Pale-bellied Brent Goose 2 - milling around the honeycomb worm reefs. There is no food for them here, presumably they were just resting. (These are not what today's title refers to)
Pale-bellied Brent geese |
Carrion Crow 11 - they search the crevices in the honeycomb worm beds for food, but I don't really know what they are finding to eat. There are 9 in this clip.
South shore - high water 15:40
Kevin Eaves checked the sea wall and harbour
Kittiwake 17 minimum, 2 each on the outflows the remainder in the harbour, including 12 on their pipe.
First winter Kittiwake - nice shots to open to check the plumage details |
I set off at the same time (2 hours before high water) and checked the shore out from the saltmarsh (MD)
Shelduck 105
Wigeon c180 (remaining on Red Nab as I was heading back)
Common Snipe 22 flushed from saltmarsh
Reed Bunting 5 (saltmarsh)
Rock Pipit 4 (3 together on saltmarsh and Red Nab)
Kittiwake 1 x first winter near the saltmarsh
Lapwing 35 on saltmarsh There were lots of waders on the sore out from the saltmarsh being driven in by the tide, plus there were many more further south, just out of the recording area.
Bar-Tailed Godwit 280
Knot c800
Dunlin c200
Grey Plover 17
These are some of the Grey Plover and Knot
Pale-bellied Brent goose 44 - the "normal" sequence of movement on rising spring tides is that any birds feeding on the north side, fly to Red Nab as the tide covers the north side feeding areas. But at 14:25 these 33 flew from the south to Red Nab as seen from the saltmarsh shore.
At 14:55 I'd got back as far as the saltmarsh slipway when these 44 flew off south.
Perhaps the additional 11 had joined from the north side, or I could have missed them arriving from the south.

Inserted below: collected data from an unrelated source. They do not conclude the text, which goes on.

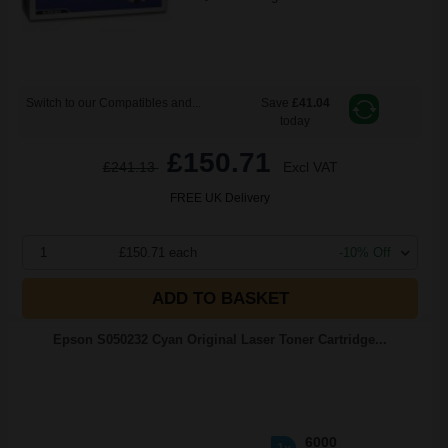
Switch to our Compatibles and...
Save
£41.04
today
£150.71
£241.13
Excl VAT
FREE UK Delivery
1
£150.71 each
-10% Off
ADD TO BASKET
Epson S050232 Cyan Original Laser Toner Cartridge...
6000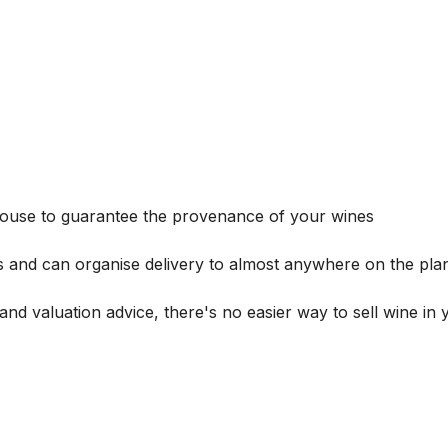
house to guarantee the provenance of your wines
s and can organise delivery to almost anywhere on the plan
and valuation advice, there's no easier way to sell wine in 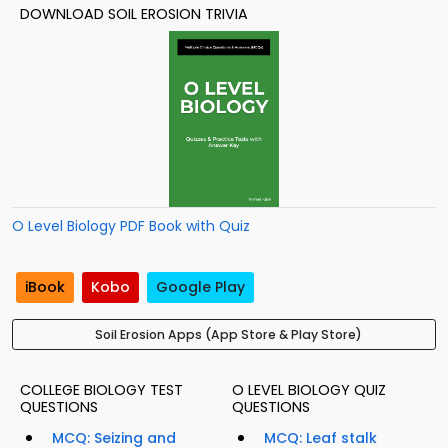
DOWNLOAD SOIL EROSION TRIVIA
O Level Biology PDF Book with Quiz
iBook
Kobo
Google Play
Soil Erosion Apps (App Store & Play Store)
COLLEGE BIOLOGY TEST
O LEVEL BIOLOGY QUIZ
QUESTIONS
QUESTIONS
MCQ: Seizing and
MCQ: Leaf stalk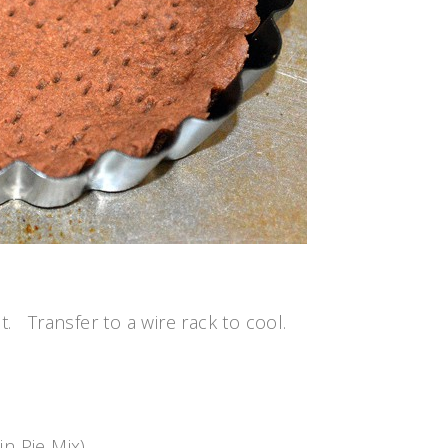
t. Transfer to a wire rack to cool.
n Pie Mix)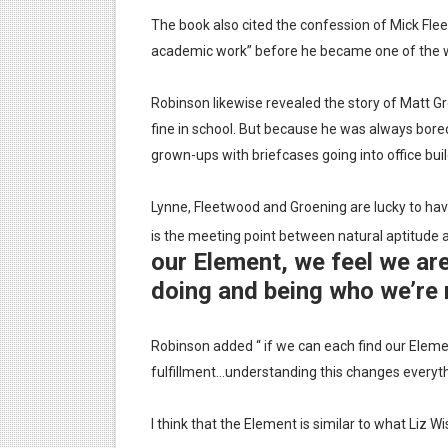
The book also cited the confession of Mick Fl
academic work” before he became one of the 
Robinson likewise revealed the story of Matt Gr
fine in school. But because he was always bor
grown-ups with briefcases going into office buil
Lynne, Fleetwood and Groening are lucky to hav
is the meeting point between natural aptitude a
our Element, we feel we ar
doing and being who we’re 
Robinson added “ if we can each find our Eleme
fulfillment…understanding this changes everyth
I think that the Element is similar to what Liz 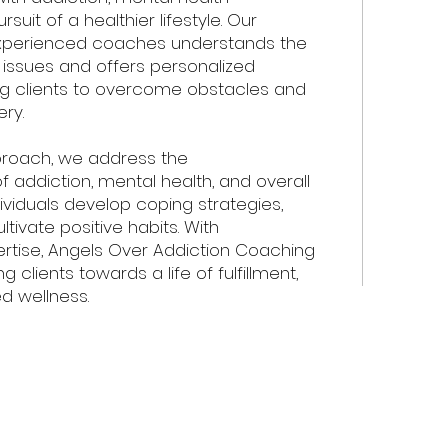
suit of a healthier lifestyle. Our
xperienced coaches understands the
 issues and offers personalized
g clients to overcome obstacles and
ry.
proach, we address the
 addiction, mental health, and overall
dividuals develop coping strategies,
ultivate positive habits. With
tise, Angels Over Addiction Coaching
 clients towards a life of fulfillment,
d wellness.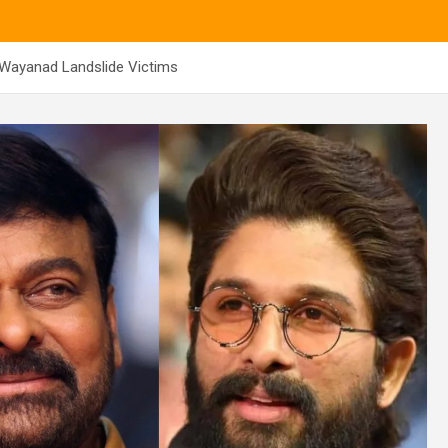
 Wayanad Landslide Victims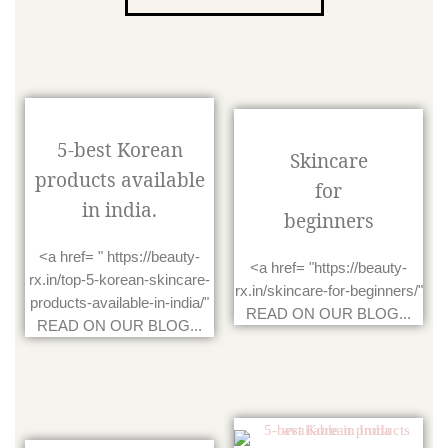
5-best Korean
Skincare
products available
for
in india.
beginners
<a href= " https://beauty-
<a href= "https://beauty-
rx.in/top-5-korean-skincare-
rx.in/skincare-for-beginners/"
products-available-in-india/"
READ ON OUR BLOG...
READ ON OUR BLOG...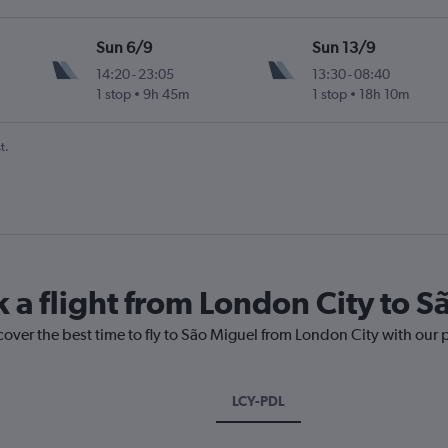
Sun 6/9
Sun 13/9
14:20
-
23:05
13:30
-
08:40
1 stop
9h 45m
1 stop
18h 10m
t.
k a flight from London City to 
cover the best time to fly to São Miguel from London City with our 
LCY-PDL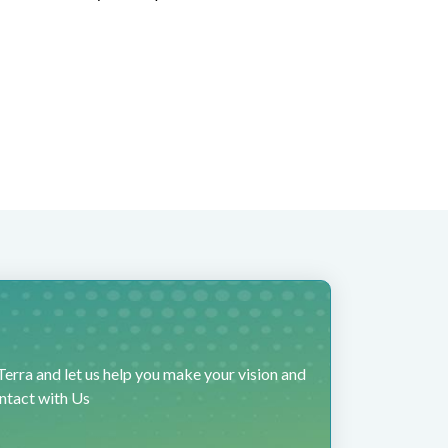
erra and let us help you make your vision and
ontact with Us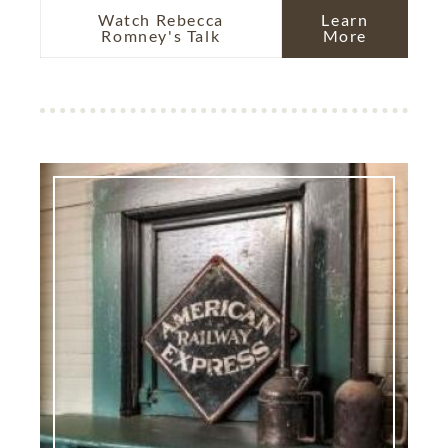
Watch Rebecca
Learn
Romney's Talk
More
Image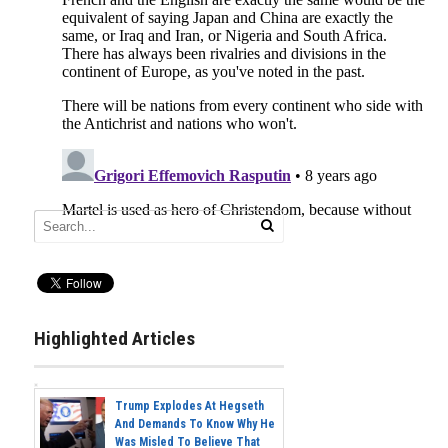
Highlighted Articles
Trump Explodes At Hegseth
And Demands To Know Why He
Was Misled To Believe That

These clips are from this morning on the skear. You regularly get foxes on the shore including the skear, but it's normally after dark (their eyes shining back from your torchlight can be disconcerting) they scavenge any edible flotsam. This dog fox was giving me a stern look, but he wasn't overly perturbed. I didn't see the second fox (presumably a vixen) immediately, she was laid down ignoring me, but her erect ears showing that she was alert.
I gave them a wide berth and left them to it, although I suspect that they had already been to it! A little later a pet dog was barking, not at the fox, just from the shoreline. When I looked back the male fox was making his way across the beach towards Heysham Head, he was keeping a close eye on the barking dog, before upping his pace. I couldn't see the vixen, but suspect she was were I left them.